Aim of the task — Count the lines below that contain the string "common", with case taken into account, and reply with the number alone.

§

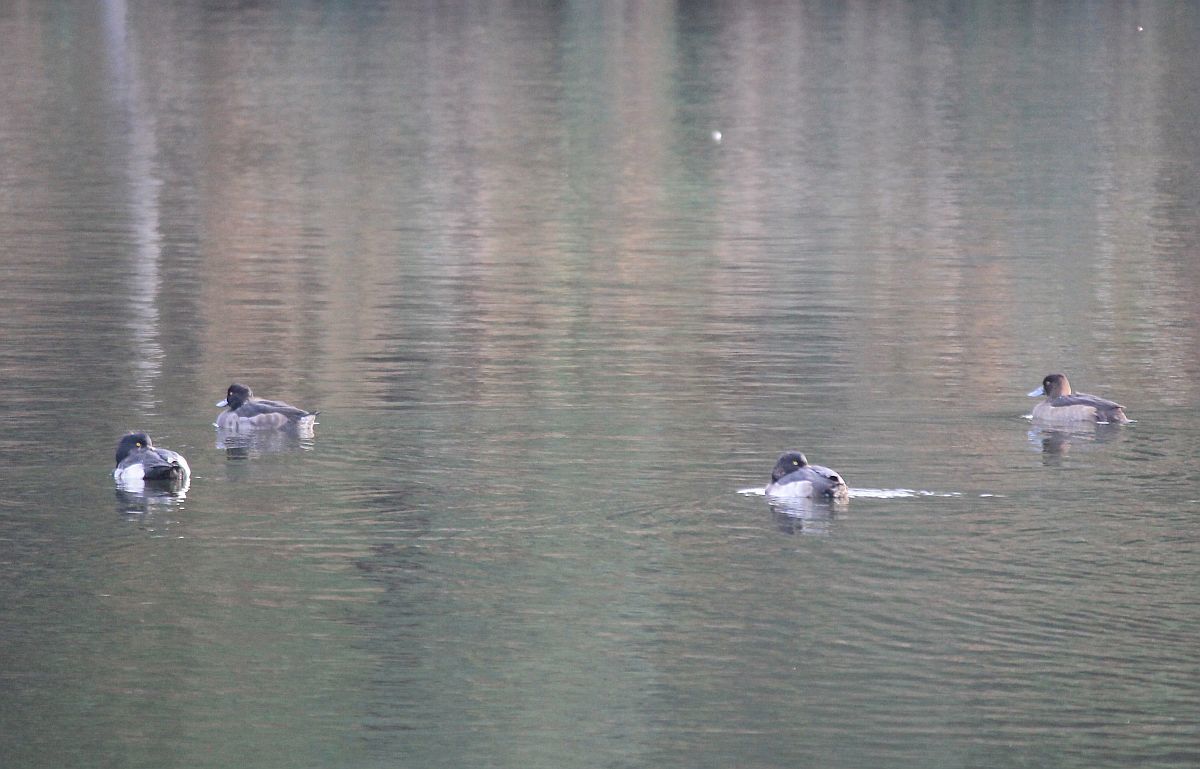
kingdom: Animalia
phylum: Chordata
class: Aves
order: Anseriformes
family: Anatidae
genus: Aythya
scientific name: Aythya fuligula
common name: Tufted duck
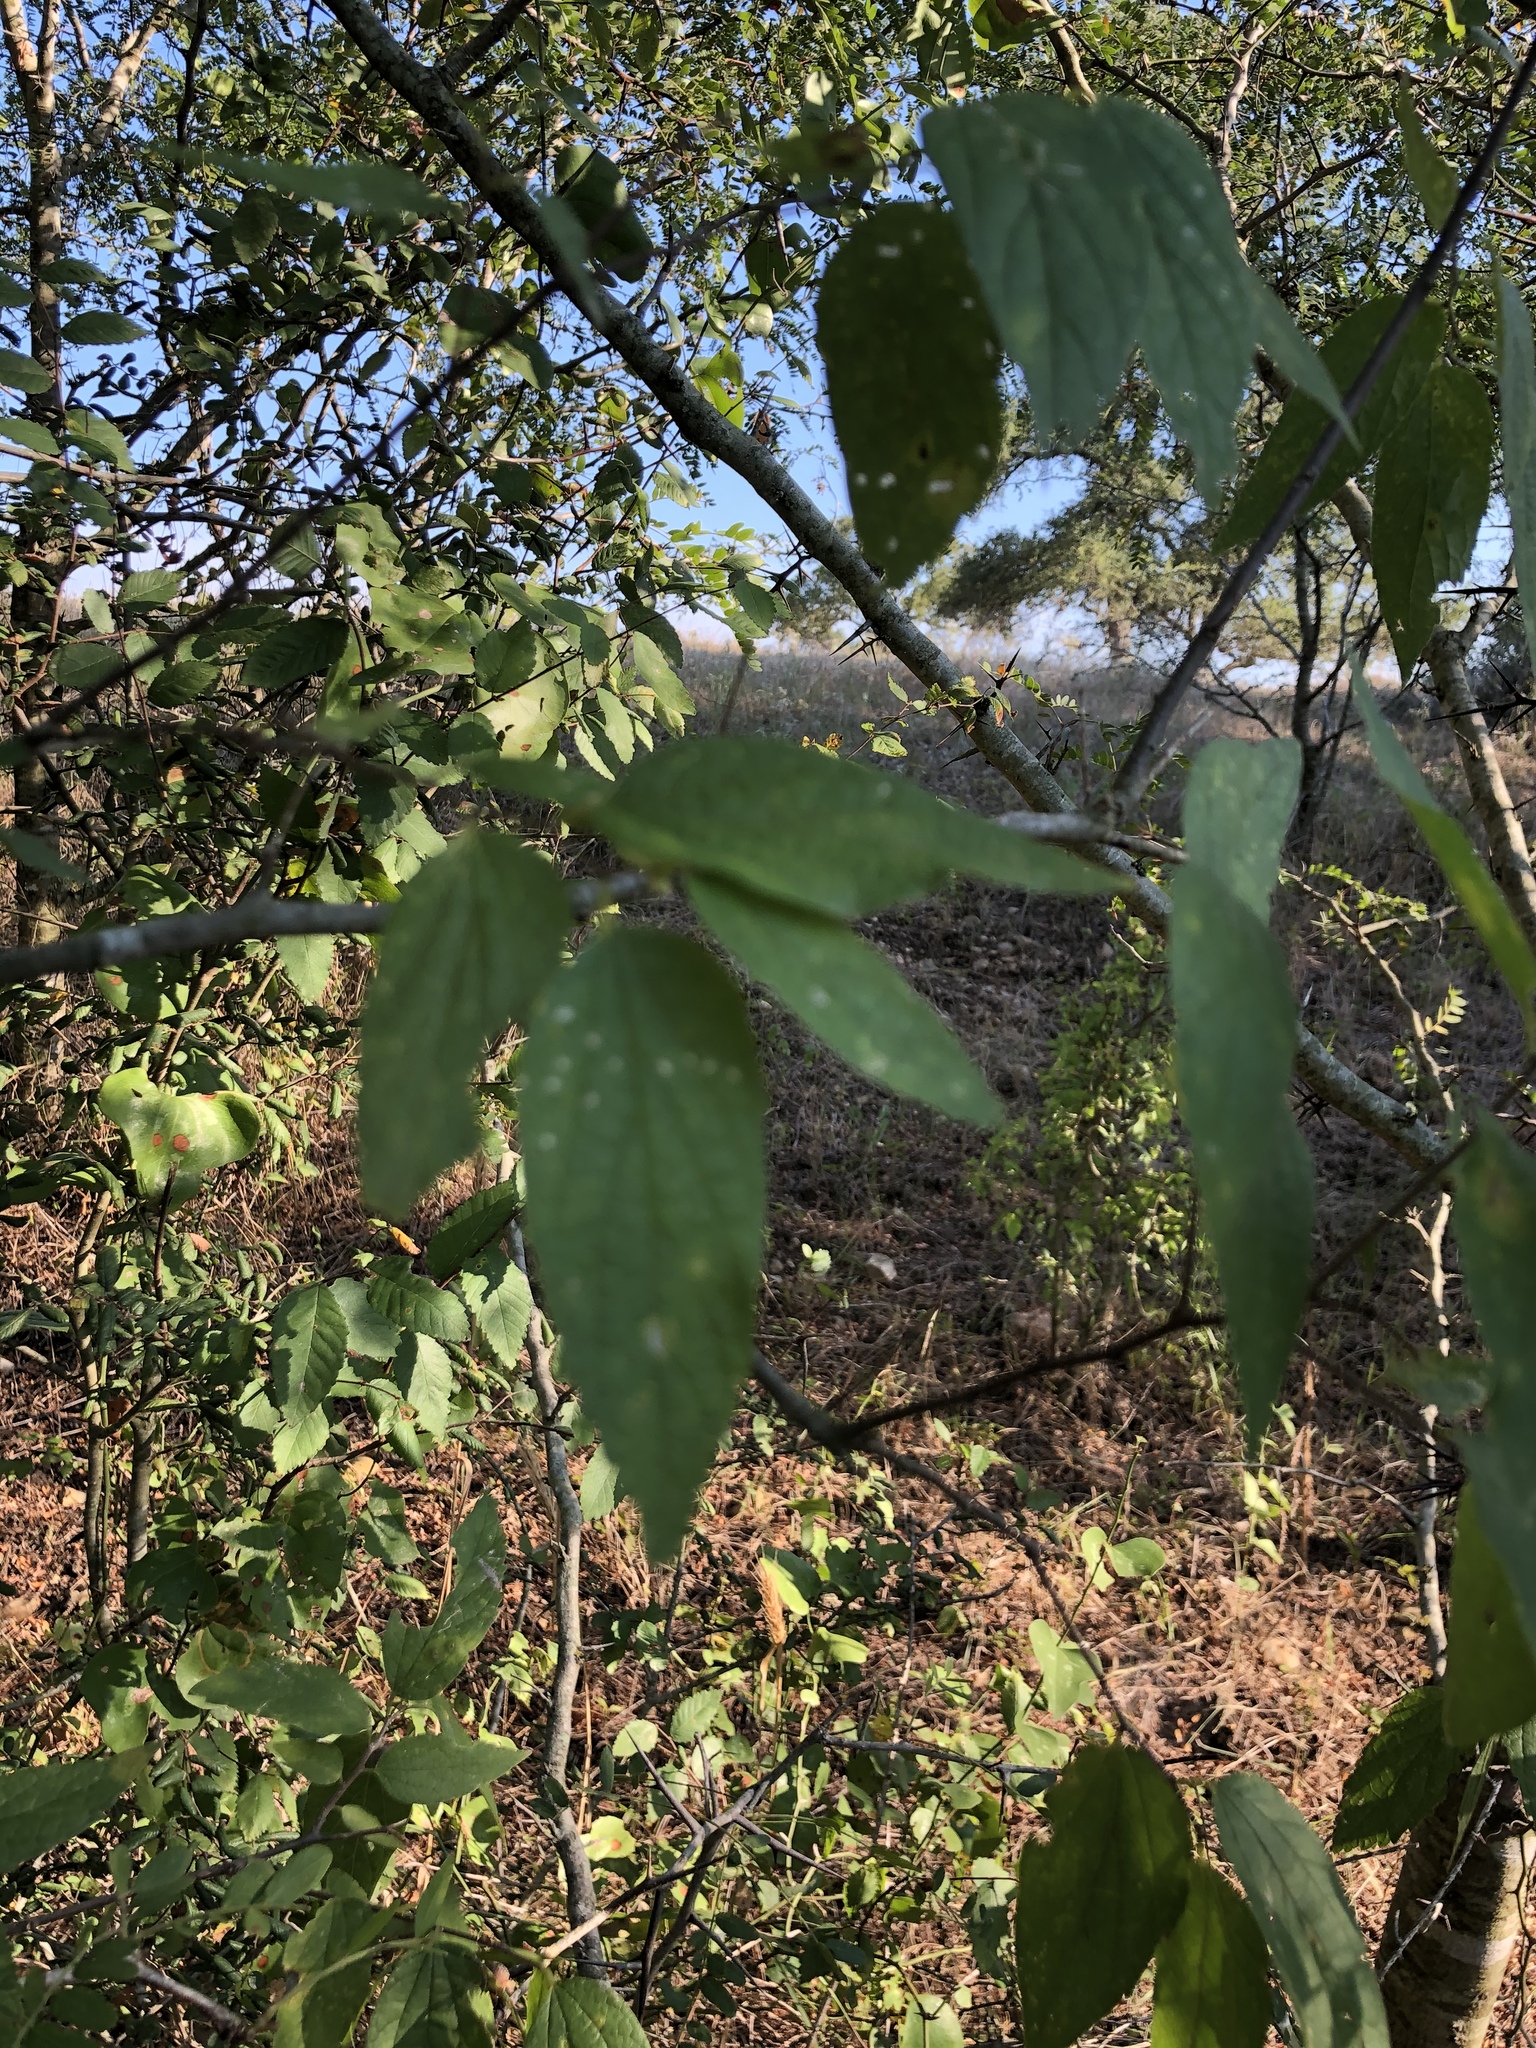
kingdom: Plantae
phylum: Tracheophyta
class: Magnoliopsida
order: Rosales
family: Cannabaceae
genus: Celtis
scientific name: Celtis laevigata
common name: Sugarberry
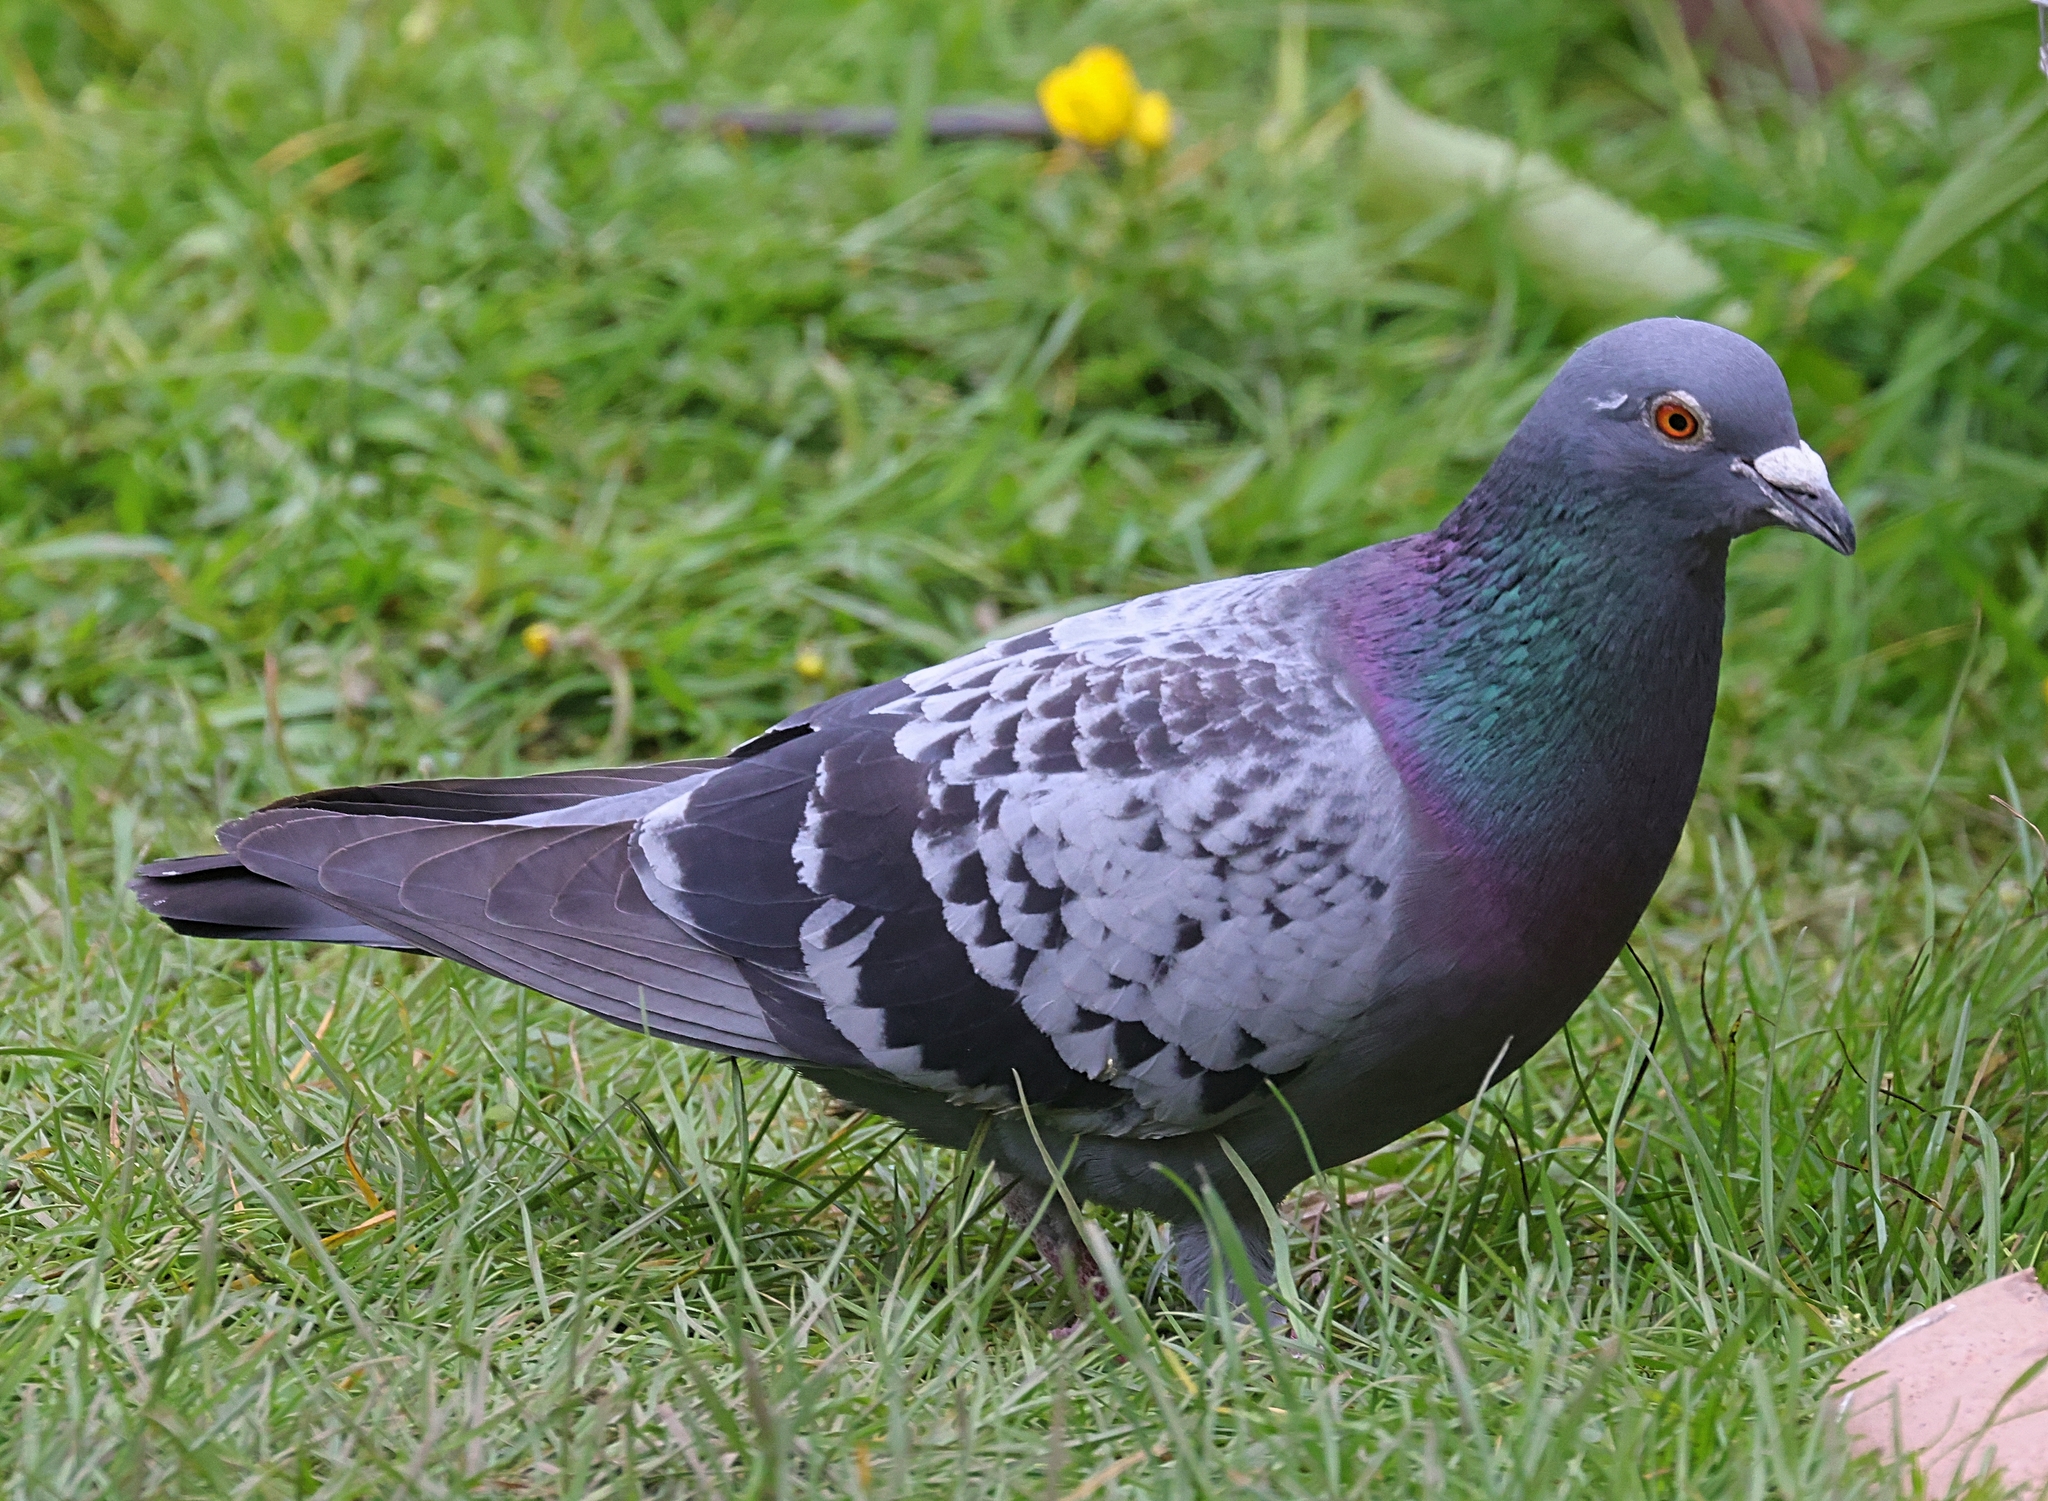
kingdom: Animalia
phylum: Chordata
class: Aves
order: Columbiformes
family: Columbidae
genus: Columba
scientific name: Columba livia
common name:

§

Answer to this problem — 3